Yoga is the oldest system of personal development encompassing body, mind, and spirit. The origin of Yoga goes back more than 5000 years. This valuable science developed by the ancient sages of India, and modified through generations, took many years to spread around the world. In the modern times, the value of Yoga is being increasingly recognized for general health, and its preventive and curative effects.

Yoga, a Sanskrit word for ŽunionŽ, means an experience of oneness or union with your inner being (self). This union is the mind uniting with the body and breath to attain a higher level of conciousness. The integrated approach of mind and body control leads to ultimate physical health and happiness together with the achievement of mental peace and tranquility.

Asanas are body positions in which one remains steady and comfortable, both physically and mentally, for a desired length of time without strain. Asanas help the muscles relax by improving circulation, which in turn relieves built-up tension and stress. Stretching helps to tone and condition the muscles, thereby helping to prevent injuries.

Prana refers to vital air or energy, and Yama is the control and direction of that energy. Pranayama, therefore, is the control and direction of this vital energy via steady breathing. Steady breathing increases the prana in the body, resulting in good health.

Meditation is the practice of mindfulness, focussing on awareness whole heartedly. It is the practice of paying attention to everything, down to the smallest thing you do in life. Meditation is not a practice to achieve blank space or blank thought by blocking, suppressing and neglecting our concerns. It is the feeling of happiness , fulfillment, contentment and peace within when we close our eyes and integrate our body, mind and spirit.

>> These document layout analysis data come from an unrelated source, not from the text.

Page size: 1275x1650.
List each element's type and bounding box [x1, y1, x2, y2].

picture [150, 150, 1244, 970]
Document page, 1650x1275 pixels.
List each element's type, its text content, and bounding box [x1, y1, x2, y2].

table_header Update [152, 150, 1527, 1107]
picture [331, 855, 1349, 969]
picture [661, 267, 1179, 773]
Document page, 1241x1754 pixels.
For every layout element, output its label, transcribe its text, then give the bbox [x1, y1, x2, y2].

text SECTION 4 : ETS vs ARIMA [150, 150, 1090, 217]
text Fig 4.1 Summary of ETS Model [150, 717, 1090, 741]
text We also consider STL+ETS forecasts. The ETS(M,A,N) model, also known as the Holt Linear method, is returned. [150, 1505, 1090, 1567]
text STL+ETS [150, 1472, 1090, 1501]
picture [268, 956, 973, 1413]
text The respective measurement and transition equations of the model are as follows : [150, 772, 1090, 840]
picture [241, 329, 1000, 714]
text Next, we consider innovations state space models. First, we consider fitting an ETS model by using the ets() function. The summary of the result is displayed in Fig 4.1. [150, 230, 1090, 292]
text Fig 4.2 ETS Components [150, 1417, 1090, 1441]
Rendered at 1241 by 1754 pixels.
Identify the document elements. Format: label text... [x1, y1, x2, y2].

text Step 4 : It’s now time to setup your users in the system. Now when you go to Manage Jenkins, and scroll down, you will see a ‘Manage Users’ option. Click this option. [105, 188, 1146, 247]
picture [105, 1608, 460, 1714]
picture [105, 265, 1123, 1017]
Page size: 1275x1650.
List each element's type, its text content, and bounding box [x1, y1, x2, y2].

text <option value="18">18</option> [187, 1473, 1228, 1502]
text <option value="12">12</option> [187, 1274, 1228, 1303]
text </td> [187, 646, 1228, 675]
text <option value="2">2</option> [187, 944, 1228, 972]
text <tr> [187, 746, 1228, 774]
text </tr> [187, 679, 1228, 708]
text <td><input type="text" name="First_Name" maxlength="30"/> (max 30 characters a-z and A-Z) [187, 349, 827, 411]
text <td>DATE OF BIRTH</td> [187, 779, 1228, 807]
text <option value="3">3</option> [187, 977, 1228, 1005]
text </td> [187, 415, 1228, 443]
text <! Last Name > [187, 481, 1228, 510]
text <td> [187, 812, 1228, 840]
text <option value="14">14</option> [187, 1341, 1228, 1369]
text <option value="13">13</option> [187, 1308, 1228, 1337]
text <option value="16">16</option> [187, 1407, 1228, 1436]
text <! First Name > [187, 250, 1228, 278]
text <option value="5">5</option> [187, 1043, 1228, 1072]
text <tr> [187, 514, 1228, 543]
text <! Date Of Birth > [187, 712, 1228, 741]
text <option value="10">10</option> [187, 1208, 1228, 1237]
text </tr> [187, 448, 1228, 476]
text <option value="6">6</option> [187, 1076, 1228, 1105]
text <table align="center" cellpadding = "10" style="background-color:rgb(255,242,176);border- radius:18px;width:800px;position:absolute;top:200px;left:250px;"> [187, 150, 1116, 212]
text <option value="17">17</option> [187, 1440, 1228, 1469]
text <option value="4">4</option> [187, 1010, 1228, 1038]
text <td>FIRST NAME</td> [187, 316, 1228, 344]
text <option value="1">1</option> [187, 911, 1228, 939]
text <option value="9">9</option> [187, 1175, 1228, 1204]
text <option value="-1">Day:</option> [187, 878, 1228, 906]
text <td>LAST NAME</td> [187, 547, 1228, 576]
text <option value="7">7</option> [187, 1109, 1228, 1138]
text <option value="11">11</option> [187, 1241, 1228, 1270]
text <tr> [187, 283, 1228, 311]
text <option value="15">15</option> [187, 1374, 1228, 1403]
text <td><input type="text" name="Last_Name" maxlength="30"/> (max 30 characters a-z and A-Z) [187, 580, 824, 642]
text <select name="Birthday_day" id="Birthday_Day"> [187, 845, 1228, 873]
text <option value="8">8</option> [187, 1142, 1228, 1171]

Although Yoga is taught and practiced in different ways; Hathayoga a unique combination of Asanas, Pranayama and Meditation, provides a balanced and wholesome approach to achieving perfect physical and mental health, happiness and tranquility.

Who Can Practice YOGA?

Yoga can be practiced by anyone, at any age, with any physical condition, depending on individual needs. For example, athletes and dancers can practice for restoring the energy and to improve stamina; housewives for rejuvenating the energy and to reduce fatigue; executives to give a break to the overworked mind; children to control the wandering mind, muscle toning, to improve memory and concentration; seniors to feel strong, and to improve memory. Yoga breathing techniques (Pranayama) are very powerful since they work as a tonic to reduce stress, insomnia, emotional imbalance, headache etc. Yoga, therefore, is for all ages from 5 years to as long as we live.

How To Practice YOGA?

It is very important to practice Yoga with the full mind. Best time to practice Yoga is either in the morning or in the evening, Beginners find it easier to practice in the evening because the body is supple. It is best if practitioner practices Yoga at a time that best suits his or her schedule, as long as the stomach is empty prior to the practice.

YOGASANAS And Their Benefits

Yogasanas help relax body and mind together. Stretching helps relax and tone the muscles, to improve circulation, to regain the vital force or energy, lose or gain weight, feel and look young, and improve concentration. It can relieve conditions like stress, back-pain, allergy, headaches, high and low blood pressure, insomnia and depression. Some of the Yogasanas are easy to practice and yet very powerful.